Nach der Liobaandacht steht am Abend eine digitale Sitzung mit dem Vorstand des katholischen Jugendverbands des Bistums Fulda an. Wer den gebürtigen Hersfelder mit indonesischen Wurzeln kennt, könnte denken, dass Pasaribu sich bis zur Video-Konferenz in aller Seelenruhe einer seiner liebsten Freizeitbeschäftigungen, dem Basketballspielen, widmet. Dafür bleibt heute jedoch keine Zeit, denn den Pfarrer erwarten organisatorische Angelegenheiten, wie Planen und Gestalten von Terminen in den kommenden Tagen sowie ein Haufen Schreibarbeit in seinem Pfarrbüro.
„Das Pfarrerdasein könnte mühelos auch als Bürojob durchgehen“, ist Pasaribu überzeugt. Ohne Terminkalender gehe nichts, erzählt er. Als Pfarrer der jungen Pfarrei Sankt Lioba, deren Gründung er Anfang Januar dieses Jahres begleitete, hat er eine Leitfunktion, die große Verantwortung mit sich bringt. „Eigentlich bin ich Seelsorger, der Menschen den Glauben mitgeben möchte. Jetzt muss ich als Chef zusätzlich Entscheidungen treffen und Wege finden, um Menschen und vor allem Familien Zugang zum Glauben zu ermöglichen“, sagt der Pfarrer, dessen Zuhause das Pfarrhaus in Petersberg ist. Veranstaltungen wie Taufen, Traugespräche und Beerdigungen – alles bedarf einer ausgiebigen und individuellen Organisation, die er übernimmt.

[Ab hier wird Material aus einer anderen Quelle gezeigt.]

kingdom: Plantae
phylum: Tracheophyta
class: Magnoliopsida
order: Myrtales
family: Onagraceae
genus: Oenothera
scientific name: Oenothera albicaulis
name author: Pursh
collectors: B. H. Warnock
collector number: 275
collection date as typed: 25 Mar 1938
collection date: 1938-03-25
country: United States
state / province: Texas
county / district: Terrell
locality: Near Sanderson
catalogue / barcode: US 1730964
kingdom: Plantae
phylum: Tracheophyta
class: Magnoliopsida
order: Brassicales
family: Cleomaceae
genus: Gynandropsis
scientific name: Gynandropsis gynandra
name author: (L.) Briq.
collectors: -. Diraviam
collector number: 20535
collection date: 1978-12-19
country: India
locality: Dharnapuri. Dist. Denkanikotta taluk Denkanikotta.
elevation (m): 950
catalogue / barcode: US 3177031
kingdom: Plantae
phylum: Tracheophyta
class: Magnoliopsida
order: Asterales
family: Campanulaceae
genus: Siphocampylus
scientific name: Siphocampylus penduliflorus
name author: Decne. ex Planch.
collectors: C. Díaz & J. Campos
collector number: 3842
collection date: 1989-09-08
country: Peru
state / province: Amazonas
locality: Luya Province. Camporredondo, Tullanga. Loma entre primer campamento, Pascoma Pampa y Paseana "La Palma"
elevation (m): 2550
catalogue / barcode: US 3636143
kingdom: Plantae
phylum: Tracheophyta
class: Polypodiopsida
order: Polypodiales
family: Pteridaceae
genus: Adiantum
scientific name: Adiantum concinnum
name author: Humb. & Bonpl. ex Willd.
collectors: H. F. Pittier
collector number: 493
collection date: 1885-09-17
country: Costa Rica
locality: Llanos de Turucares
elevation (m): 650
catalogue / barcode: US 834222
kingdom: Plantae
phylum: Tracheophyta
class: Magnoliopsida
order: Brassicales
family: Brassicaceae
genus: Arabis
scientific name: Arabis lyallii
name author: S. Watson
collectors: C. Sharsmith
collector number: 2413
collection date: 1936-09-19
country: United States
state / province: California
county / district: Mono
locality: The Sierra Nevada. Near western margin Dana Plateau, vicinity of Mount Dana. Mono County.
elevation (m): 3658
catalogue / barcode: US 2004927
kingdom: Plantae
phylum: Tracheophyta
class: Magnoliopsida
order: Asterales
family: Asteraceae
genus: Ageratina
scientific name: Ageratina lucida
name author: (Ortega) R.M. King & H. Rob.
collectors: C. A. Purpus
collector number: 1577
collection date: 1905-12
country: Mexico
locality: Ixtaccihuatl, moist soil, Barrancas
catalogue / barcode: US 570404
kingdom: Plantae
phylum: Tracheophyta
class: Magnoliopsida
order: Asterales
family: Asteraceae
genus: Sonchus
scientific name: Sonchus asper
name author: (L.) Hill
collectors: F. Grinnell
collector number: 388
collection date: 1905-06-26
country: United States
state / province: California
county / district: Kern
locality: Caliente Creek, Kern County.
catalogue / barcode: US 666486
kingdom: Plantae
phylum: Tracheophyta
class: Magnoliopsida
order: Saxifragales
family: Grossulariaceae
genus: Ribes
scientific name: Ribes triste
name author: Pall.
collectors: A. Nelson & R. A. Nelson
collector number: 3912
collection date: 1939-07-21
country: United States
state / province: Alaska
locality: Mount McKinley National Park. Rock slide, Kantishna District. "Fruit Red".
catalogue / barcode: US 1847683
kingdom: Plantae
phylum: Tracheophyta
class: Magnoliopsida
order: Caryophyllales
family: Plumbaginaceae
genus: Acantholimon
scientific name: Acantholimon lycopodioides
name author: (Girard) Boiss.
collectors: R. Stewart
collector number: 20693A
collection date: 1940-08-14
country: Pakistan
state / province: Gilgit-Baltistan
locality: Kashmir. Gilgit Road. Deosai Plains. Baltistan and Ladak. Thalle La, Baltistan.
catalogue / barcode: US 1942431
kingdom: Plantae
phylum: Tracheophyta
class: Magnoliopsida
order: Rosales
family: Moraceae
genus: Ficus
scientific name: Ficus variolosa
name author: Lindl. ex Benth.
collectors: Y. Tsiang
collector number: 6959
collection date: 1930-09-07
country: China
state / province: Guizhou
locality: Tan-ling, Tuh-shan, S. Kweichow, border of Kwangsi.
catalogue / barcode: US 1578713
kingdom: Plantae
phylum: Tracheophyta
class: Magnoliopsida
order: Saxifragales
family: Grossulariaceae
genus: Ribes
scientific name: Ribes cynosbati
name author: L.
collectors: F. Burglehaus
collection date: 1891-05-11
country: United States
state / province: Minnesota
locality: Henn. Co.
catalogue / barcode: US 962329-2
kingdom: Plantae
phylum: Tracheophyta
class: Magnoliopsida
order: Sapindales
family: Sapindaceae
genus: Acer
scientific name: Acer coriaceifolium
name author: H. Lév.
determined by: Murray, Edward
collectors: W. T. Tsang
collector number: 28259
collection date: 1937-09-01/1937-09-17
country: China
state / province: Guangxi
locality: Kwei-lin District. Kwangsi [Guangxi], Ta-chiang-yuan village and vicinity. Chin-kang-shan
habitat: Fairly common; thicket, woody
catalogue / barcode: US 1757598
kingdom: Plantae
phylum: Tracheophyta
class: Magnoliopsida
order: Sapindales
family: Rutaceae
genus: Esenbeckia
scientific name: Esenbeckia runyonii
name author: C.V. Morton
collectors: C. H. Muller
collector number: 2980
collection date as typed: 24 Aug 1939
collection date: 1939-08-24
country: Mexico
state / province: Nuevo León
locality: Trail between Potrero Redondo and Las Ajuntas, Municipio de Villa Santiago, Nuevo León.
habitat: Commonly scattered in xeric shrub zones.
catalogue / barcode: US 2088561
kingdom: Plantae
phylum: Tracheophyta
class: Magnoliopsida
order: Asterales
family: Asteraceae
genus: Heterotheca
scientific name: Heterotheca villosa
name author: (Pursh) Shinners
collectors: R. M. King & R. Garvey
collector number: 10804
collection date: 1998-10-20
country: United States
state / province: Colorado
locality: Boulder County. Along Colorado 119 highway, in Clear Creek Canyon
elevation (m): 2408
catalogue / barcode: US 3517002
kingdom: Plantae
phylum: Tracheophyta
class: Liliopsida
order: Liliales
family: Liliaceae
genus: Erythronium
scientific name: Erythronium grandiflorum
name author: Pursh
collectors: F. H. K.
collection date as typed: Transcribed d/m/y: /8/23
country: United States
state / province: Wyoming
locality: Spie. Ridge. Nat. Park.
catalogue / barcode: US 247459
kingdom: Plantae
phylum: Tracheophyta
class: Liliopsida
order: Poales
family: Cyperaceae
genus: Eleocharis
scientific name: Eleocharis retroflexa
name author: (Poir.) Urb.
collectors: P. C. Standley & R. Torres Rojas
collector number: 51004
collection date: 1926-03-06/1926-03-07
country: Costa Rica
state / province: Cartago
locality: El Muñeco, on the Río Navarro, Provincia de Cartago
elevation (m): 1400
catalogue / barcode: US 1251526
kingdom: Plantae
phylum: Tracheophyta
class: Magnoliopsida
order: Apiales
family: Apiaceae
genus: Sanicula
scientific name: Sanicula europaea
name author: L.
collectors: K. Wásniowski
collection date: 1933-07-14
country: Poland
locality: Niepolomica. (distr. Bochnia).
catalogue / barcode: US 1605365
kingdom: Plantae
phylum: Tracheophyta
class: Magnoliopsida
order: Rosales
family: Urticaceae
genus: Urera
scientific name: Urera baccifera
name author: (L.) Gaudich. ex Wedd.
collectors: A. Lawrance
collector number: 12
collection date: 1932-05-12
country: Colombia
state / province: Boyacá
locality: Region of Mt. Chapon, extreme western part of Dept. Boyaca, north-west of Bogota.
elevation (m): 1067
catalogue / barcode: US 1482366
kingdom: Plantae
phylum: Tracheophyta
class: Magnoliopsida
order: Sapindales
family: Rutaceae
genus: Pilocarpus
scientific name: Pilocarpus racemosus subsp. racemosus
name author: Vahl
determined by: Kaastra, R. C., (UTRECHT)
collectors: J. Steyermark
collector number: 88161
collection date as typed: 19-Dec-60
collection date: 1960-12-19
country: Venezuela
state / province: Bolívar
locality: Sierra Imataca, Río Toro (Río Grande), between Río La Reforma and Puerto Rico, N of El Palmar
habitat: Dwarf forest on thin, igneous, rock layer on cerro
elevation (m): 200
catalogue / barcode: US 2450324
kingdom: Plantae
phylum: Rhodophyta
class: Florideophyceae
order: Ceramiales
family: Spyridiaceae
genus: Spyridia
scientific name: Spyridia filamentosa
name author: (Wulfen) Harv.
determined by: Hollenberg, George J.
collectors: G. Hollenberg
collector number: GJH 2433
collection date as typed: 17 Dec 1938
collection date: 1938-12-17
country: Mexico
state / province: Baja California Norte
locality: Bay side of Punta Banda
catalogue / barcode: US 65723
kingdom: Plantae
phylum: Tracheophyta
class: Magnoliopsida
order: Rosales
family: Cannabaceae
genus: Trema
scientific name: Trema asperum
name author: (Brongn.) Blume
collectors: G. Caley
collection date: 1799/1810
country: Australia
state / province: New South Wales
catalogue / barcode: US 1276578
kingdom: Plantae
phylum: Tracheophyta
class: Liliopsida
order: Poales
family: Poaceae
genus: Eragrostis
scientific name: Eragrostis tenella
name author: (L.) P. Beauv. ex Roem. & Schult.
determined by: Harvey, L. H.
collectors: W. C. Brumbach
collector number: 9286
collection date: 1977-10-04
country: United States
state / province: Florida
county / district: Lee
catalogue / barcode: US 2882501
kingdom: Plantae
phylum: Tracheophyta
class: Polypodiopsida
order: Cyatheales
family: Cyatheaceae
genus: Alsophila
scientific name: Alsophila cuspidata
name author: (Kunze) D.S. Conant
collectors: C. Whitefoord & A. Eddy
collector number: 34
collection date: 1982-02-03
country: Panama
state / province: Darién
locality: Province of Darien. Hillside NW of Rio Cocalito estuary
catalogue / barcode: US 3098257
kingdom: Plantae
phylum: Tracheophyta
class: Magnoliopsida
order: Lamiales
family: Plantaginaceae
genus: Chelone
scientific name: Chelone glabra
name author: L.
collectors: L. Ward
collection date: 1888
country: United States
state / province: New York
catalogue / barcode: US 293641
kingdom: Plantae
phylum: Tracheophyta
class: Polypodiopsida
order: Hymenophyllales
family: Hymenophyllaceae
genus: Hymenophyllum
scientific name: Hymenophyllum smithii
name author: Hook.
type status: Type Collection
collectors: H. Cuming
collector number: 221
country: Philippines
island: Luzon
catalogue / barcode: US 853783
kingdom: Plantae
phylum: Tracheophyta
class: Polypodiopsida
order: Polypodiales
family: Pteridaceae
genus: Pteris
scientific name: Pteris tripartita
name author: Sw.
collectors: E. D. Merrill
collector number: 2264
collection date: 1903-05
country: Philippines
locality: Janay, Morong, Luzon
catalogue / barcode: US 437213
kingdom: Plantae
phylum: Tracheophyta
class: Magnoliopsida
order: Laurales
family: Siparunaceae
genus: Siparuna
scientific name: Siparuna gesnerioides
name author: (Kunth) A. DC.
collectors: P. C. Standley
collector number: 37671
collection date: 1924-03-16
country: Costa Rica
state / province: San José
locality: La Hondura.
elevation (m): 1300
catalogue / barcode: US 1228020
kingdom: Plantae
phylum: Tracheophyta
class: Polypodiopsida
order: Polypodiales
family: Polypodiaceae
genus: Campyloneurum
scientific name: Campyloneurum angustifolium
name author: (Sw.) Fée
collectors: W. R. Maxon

Im wöchentlichen Dienstgespräch mit pastoralen Mitarbeitern setzt Pfarrer Pasaribu Impulse, möchte eigene Ideen sowie die Interessen der Kirchengemeinde umsetzen, aber auch Kompromisse mit den Mitarbeitern der Pfarrei finden, zu denen unter anderen eine Gemeindereferentin, zwei Sekretärinnen und eine Verwaltungsleiterin gehören. „Ich bin unglaublich dankbar für das Engagement, das Pfarrei-Mitwirkende mit einbringen“, erzählt er. Doch als Pfarrer sei er derjenige, der bei allem den Überblick behalten muss. Zudem gehöre das Antragstellen für die Restaurierung eines Bereichs der denkmalgeschützten Liobakirche ebenso zu seinen Aufgaben wie die Anschaffung eines neuen Rasenmähers für die Pfarrei oder gar die Entscheidung, wie die Hecken auf dem Kirchengelände geschnitten werden sollen. „Diesen Aufgabenbereich kann ich aber getrost der Verwaltungsleitung übertragen, die mich dabei gerne entlastet“, räumt der junge Pfarrer ein.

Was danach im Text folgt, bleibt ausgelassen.